A assessoria do FSC Brasil confirma a informação, e esclarece que a chancela foi suspensa para a exploração de madeira nativa. A suspensão até que demorou, tendo em vista que um dos pré requisitos para obtenção do selo, é o cumprimento da legislação. A demora levanta suspeitas em relação a confiabilidade dos selos e da própria certificação, tão falada e vendida como a solução para a sustentabilidade do Manejo Florestal na Amazônia e em outras regiões como Indonésia e Malásia, onde o FSC atua.

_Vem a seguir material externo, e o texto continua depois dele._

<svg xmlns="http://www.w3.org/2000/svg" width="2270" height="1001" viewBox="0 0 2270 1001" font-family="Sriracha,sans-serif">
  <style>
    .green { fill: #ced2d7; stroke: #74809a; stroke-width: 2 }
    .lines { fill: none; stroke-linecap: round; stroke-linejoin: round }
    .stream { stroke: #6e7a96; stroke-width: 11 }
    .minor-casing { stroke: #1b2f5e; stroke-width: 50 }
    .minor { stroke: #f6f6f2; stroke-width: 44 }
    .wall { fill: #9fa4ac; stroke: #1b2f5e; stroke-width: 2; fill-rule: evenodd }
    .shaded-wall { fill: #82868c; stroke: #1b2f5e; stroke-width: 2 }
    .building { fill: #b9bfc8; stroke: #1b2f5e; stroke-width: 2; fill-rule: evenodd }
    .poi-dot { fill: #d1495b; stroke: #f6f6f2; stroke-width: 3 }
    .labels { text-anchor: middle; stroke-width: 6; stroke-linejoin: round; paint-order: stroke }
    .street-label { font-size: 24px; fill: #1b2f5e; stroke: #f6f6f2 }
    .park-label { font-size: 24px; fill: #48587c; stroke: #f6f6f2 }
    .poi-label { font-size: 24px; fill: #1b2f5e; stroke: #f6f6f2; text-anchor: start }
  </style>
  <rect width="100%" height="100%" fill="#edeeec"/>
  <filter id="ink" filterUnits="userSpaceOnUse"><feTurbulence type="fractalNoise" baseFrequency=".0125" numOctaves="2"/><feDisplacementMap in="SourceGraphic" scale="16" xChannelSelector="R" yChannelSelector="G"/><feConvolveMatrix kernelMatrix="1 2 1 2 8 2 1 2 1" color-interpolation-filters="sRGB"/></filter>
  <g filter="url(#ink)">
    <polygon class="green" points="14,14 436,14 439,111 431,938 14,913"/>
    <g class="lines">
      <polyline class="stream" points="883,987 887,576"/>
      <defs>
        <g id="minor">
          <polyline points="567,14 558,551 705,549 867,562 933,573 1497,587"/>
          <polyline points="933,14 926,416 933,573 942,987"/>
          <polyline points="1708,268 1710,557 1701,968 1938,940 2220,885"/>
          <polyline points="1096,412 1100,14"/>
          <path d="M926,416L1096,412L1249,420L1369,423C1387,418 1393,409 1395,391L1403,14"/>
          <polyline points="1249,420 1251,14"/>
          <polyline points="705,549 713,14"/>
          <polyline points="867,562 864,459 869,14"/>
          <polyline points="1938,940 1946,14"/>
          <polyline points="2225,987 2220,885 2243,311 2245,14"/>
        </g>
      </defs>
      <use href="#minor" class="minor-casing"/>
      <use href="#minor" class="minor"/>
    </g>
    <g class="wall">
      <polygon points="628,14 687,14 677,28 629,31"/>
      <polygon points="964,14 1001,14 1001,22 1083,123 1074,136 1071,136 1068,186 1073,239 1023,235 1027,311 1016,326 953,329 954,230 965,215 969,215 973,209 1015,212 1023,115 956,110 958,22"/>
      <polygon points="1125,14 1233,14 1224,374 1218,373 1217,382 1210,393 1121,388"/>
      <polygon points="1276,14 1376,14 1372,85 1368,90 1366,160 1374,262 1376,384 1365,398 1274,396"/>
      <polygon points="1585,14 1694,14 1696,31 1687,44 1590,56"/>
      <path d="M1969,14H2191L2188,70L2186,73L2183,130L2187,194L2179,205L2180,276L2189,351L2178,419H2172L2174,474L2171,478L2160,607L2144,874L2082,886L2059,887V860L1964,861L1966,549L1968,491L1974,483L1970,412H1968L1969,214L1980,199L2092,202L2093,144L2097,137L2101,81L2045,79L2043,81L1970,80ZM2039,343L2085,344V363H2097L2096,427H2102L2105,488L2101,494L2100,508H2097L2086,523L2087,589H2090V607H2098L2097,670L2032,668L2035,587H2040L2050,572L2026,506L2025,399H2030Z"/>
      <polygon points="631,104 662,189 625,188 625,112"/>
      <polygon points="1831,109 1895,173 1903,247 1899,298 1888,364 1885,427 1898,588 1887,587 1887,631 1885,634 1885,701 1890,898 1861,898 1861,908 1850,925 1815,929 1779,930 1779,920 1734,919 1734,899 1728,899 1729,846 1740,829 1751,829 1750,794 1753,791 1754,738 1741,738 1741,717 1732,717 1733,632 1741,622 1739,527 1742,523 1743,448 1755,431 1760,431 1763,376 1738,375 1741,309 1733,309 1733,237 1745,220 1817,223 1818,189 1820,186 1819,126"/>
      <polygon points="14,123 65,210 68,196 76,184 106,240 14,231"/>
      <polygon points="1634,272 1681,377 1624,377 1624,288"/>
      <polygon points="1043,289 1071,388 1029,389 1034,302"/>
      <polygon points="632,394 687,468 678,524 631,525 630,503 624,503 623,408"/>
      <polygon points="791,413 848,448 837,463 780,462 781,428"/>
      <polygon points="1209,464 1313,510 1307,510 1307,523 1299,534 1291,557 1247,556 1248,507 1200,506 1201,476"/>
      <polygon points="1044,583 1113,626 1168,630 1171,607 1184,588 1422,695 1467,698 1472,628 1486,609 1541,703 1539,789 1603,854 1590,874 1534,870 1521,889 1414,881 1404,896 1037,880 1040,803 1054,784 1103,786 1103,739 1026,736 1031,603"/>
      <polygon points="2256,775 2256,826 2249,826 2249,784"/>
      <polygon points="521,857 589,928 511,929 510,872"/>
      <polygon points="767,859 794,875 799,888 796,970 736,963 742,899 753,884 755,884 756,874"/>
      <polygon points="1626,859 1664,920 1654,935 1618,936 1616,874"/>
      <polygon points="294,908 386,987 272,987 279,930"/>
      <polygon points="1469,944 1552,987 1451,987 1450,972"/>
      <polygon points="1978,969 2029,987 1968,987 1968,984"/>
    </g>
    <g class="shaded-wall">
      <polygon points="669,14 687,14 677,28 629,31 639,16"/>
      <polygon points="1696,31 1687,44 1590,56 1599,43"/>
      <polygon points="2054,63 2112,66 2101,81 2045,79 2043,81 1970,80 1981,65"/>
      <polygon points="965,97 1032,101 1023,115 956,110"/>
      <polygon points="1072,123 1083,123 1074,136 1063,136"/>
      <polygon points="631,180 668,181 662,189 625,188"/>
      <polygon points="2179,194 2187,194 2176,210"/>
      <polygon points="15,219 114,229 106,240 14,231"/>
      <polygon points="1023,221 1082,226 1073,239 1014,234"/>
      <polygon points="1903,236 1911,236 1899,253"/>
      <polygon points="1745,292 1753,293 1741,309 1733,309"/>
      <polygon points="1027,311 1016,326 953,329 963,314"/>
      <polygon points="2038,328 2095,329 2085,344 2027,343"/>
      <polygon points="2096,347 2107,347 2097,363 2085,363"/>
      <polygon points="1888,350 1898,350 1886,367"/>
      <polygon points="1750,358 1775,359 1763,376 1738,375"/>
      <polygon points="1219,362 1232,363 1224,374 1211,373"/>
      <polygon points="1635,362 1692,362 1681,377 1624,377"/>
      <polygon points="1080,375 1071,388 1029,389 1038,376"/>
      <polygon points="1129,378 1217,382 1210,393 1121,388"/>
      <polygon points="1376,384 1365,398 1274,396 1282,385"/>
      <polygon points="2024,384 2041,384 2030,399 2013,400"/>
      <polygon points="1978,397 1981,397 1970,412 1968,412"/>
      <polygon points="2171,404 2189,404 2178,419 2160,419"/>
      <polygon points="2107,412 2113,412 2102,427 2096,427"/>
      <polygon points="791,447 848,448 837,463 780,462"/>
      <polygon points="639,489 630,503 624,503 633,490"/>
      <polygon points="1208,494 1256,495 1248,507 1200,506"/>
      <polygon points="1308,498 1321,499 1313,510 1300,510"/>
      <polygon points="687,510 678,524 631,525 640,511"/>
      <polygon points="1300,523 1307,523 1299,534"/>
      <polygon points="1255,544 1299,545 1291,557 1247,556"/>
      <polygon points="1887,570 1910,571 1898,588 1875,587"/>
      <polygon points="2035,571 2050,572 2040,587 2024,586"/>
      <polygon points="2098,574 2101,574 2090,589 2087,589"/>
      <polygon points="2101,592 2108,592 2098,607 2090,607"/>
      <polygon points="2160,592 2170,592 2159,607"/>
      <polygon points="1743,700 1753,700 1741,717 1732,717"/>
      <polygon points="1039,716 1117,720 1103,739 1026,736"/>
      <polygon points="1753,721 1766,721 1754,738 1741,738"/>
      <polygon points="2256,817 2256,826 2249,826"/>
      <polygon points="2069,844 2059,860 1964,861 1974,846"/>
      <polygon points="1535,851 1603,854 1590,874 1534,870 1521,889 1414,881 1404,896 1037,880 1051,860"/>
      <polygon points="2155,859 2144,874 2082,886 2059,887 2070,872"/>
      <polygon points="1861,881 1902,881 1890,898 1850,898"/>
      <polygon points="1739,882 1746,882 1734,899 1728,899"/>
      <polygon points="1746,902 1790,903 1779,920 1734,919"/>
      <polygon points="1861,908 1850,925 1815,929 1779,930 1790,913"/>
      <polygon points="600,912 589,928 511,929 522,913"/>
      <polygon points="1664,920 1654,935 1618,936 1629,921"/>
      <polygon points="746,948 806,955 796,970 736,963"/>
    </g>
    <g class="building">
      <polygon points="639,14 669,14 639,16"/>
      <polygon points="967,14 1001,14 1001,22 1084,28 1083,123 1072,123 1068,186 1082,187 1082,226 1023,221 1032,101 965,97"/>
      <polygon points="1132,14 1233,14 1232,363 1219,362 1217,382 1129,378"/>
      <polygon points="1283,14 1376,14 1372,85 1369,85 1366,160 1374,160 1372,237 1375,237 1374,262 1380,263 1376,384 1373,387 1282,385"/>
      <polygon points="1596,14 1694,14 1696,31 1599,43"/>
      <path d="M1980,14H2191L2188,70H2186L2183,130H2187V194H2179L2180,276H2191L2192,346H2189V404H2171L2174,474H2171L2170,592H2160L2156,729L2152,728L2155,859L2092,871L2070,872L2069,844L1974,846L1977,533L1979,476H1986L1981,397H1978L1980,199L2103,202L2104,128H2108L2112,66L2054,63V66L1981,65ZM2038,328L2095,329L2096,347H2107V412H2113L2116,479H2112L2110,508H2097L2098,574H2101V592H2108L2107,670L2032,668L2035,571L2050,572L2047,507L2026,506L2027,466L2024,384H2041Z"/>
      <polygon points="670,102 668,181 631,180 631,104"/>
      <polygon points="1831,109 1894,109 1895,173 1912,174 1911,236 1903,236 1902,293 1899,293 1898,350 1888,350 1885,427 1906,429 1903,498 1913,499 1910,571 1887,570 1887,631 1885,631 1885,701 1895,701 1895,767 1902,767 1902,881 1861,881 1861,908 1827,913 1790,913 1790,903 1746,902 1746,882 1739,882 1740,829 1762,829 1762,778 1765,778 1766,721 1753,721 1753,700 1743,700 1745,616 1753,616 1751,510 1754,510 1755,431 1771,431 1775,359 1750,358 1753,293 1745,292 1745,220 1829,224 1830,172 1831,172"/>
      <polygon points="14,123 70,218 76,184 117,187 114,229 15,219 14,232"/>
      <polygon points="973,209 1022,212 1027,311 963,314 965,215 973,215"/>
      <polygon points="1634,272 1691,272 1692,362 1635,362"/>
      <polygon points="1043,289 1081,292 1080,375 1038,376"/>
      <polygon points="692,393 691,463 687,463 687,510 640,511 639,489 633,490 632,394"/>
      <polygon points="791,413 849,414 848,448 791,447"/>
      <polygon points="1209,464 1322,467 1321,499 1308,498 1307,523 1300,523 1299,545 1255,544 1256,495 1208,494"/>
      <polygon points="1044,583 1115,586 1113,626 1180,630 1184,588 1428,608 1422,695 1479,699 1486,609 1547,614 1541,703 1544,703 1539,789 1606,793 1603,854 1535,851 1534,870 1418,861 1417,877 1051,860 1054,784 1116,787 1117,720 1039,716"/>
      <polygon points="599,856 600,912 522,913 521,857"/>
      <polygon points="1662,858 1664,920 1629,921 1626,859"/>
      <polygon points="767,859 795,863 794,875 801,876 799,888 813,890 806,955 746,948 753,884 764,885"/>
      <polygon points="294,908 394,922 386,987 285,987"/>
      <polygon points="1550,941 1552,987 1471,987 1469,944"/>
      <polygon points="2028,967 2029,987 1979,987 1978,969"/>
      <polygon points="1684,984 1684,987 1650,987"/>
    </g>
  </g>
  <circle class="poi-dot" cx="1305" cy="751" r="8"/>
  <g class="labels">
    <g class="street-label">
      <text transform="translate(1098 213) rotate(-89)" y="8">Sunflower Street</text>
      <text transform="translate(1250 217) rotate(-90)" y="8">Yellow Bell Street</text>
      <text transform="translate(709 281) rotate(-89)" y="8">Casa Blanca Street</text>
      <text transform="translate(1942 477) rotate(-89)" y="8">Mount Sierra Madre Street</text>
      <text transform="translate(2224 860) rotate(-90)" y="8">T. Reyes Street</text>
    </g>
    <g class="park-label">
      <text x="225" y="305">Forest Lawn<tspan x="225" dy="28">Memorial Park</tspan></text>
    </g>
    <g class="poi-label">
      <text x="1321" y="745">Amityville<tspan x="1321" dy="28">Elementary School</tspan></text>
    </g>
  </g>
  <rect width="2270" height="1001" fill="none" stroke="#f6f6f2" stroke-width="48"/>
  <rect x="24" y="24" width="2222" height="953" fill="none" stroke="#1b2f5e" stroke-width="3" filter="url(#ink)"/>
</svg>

A empresa não conta mais com assessoria de imprensa. Todos os e-mails enviadas solicitando informações sobre o assunto retornaram. No telefone de contato com a imprensa, agora funciona como institucional. A pessoa que atende não sabe informar quem poderia esclarecer sobre a suspensão da certificação.

A Sysflor, empresa que certificou o plano da Jari Florestal, não atende ligações. Até o momento não houve resposta do email enviado solicitando informações.

A Jari Florestal

A presença da Jari Florestal na Amazônia data de tempos ditatoriais.  O multimilionário estadunidense Daniel Ludwig foi o beneficiário dos financiamentos públicos para um complexo agroindustrial que desmatou mais de 200 mil hectares de floresta densa. O Grupo paulista Orsa é quem controla o empreendimento atualmente.